# [WORK INSTRUCTIONS]
The reply consists of one number only: how many lines in the listing below contain the word "jersey".
========================
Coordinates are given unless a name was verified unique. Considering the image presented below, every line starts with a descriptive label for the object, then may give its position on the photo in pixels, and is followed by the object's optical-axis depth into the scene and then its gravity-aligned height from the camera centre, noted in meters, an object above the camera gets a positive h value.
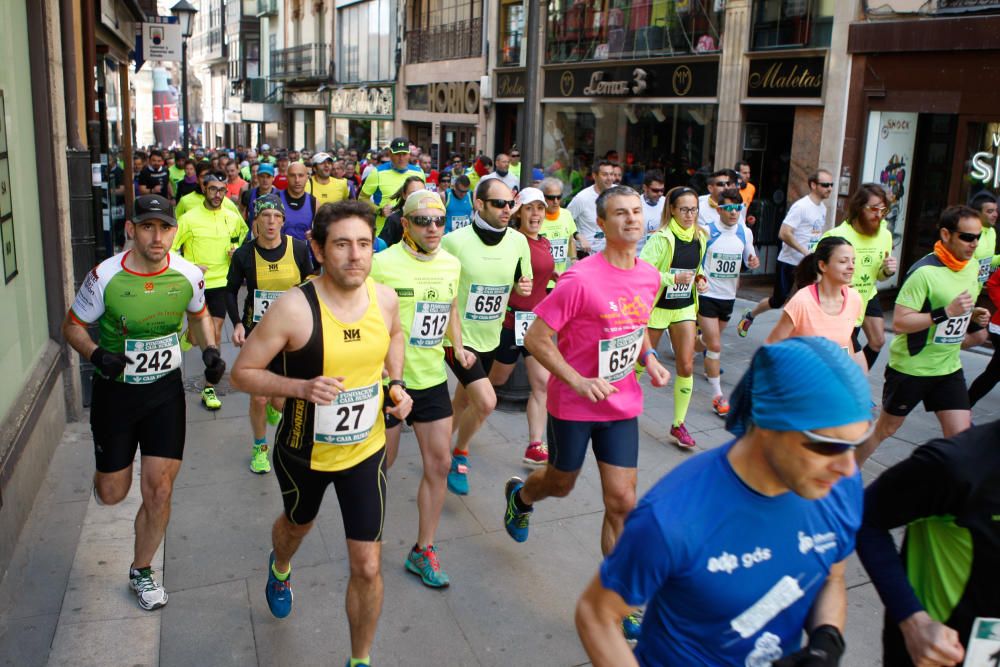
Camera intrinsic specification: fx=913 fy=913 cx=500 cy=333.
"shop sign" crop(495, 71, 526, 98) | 24.46 +1.64
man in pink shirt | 4.38 -0.97
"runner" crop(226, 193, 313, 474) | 6.41 -0.90
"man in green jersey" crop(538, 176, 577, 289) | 8.46 -0.72
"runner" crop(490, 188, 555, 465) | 6.49 -1.27
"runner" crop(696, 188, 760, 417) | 8.23 -1.09
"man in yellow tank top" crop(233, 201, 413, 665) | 3.60 -0.95
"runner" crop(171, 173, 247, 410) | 8.19 -0.90
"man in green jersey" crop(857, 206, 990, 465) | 5.51 -1.01
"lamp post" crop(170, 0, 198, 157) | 20.39 +2.68
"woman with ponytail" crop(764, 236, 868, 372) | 5.14 -0.83
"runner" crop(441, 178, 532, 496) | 5.69 -0.80
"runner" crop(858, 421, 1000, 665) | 2.30 -1.01
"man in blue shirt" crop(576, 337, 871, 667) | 2.00 -0.87
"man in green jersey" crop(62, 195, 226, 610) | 4.41 -1.14
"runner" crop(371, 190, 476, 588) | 4.75 -1.03
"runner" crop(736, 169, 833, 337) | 9.92 -0.77
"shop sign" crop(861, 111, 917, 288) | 12.60 +0.00
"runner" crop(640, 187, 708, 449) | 7.05 -0.97
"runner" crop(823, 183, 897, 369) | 6.94 -0.62
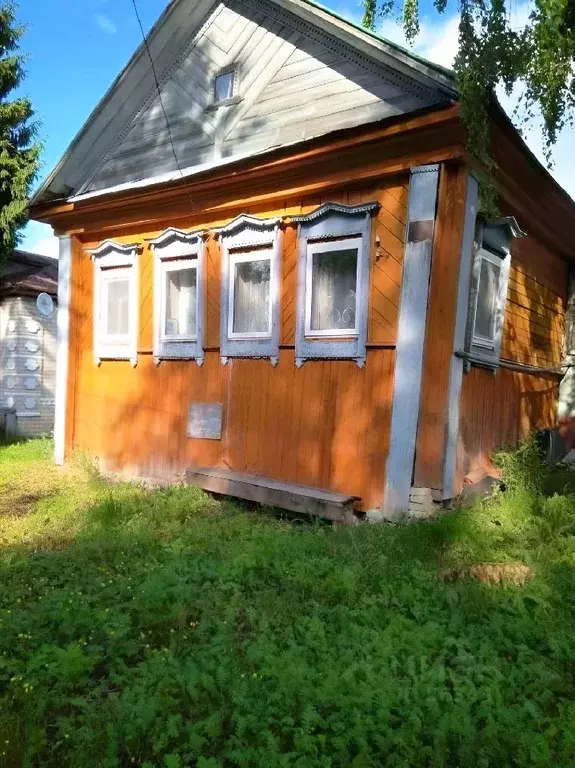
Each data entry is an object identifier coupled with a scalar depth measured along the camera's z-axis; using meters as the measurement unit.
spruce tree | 12.16
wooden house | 5.61
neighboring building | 13.09
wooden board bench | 5.79
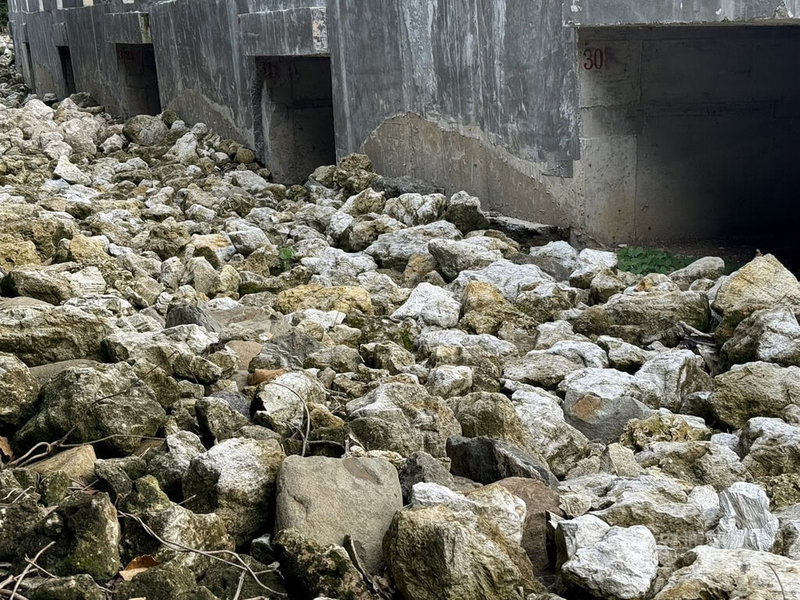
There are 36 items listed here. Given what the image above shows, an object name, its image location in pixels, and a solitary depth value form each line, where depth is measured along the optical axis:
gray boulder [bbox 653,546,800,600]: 2.35
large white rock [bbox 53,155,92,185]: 10.60
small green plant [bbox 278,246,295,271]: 7.45
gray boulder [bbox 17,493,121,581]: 2.69
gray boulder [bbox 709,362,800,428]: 4.21
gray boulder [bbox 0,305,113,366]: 4.11
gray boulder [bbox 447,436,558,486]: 3.37
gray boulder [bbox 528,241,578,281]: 6.70
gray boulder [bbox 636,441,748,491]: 3.60
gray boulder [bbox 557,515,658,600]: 2.51
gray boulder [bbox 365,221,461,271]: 7.31
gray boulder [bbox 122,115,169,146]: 12.79
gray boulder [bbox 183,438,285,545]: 3.01
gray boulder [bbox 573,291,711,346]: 5.36
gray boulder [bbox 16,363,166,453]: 3.40
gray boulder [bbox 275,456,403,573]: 2.85
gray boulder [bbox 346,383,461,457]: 3.57
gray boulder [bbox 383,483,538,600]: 2.55
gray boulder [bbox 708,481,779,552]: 2.83
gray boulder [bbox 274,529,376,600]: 2.63
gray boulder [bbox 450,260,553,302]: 6.28
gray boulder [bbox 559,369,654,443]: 4.28
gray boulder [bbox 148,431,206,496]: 3.18
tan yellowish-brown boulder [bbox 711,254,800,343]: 5.07
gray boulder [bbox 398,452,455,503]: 3.15
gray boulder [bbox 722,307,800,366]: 4.56
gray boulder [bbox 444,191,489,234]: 7.68
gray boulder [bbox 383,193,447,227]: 8.02
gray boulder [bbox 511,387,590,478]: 3.89
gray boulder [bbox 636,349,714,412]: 4.59
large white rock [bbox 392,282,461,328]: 5.79
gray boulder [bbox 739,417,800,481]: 3.58
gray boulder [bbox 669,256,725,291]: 6.19
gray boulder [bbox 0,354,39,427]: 3.51
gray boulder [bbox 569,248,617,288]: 6.42
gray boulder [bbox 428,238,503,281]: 6.76
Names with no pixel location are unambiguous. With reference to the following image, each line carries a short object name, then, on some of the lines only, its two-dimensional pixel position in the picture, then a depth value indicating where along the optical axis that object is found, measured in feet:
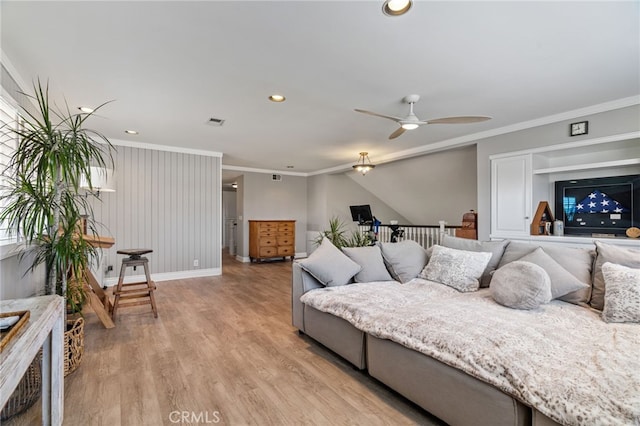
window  7.23
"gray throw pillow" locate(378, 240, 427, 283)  10.22
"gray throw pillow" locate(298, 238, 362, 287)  9.45
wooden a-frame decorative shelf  12.80
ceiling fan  9.43
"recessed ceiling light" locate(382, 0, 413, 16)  5.78
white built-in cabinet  11.45
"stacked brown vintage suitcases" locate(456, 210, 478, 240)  15.14
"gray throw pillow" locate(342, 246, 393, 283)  9.97
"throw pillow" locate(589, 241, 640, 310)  7.06
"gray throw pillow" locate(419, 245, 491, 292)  9.07
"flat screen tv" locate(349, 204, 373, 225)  21.33
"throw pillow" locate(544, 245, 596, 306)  7.42
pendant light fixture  18.48
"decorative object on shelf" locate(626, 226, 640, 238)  10.75
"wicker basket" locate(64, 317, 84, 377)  7.21
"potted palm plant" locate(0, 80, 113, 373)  6.60
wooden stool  11.07
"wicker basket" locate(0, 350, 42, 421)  5.76
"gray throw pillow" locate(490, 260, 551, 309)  6.98
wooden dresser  24.08
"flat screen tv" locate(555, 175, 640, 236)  11.25
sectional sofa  4.28
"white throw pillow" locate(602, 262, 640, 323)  6.14
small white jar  12.69
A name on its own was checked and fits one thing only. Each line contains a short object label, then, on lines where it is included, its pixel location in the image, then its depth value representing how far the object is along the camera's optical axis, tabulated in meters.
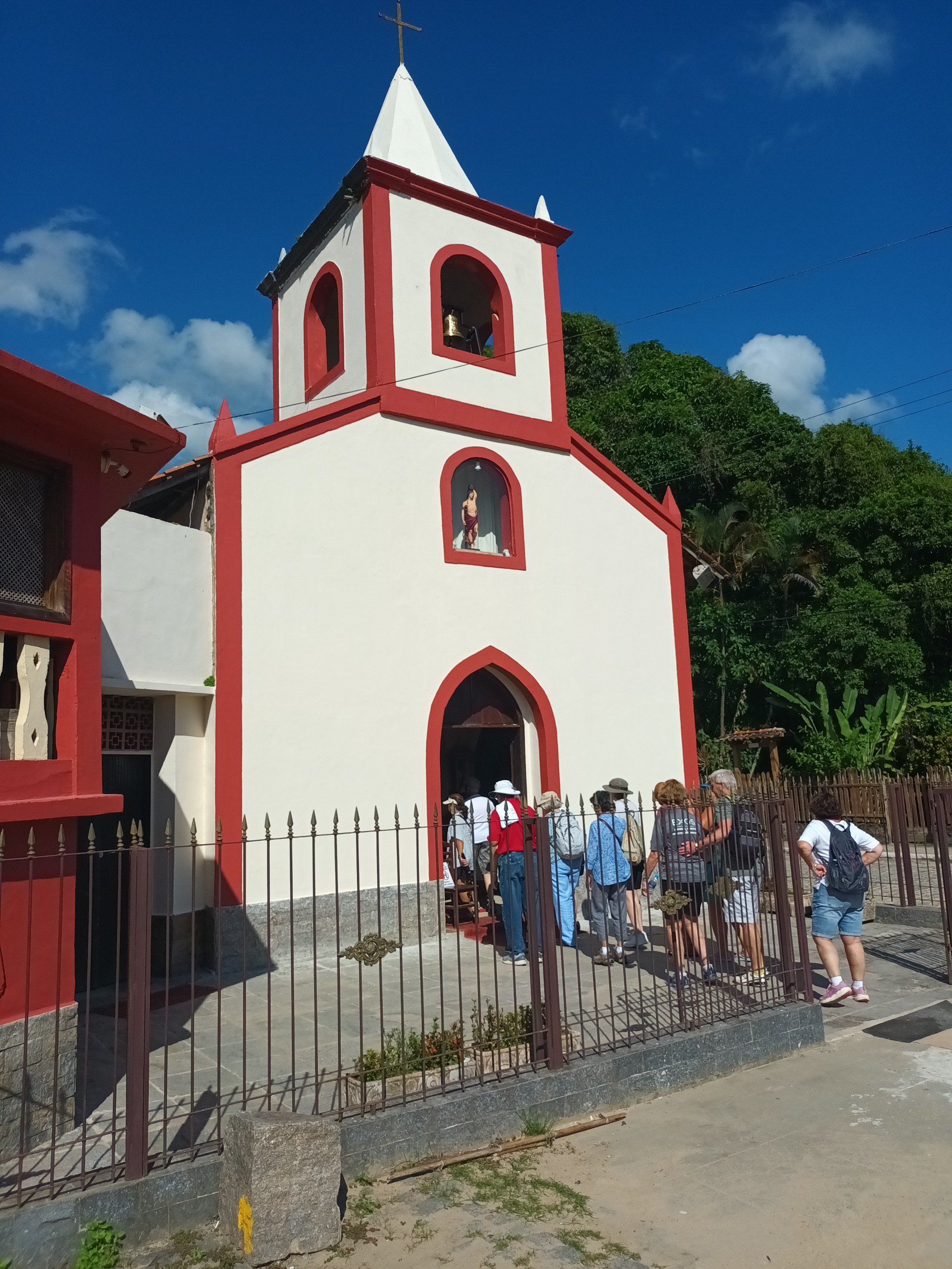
========================
# [EXERCISE RESPONSE]
3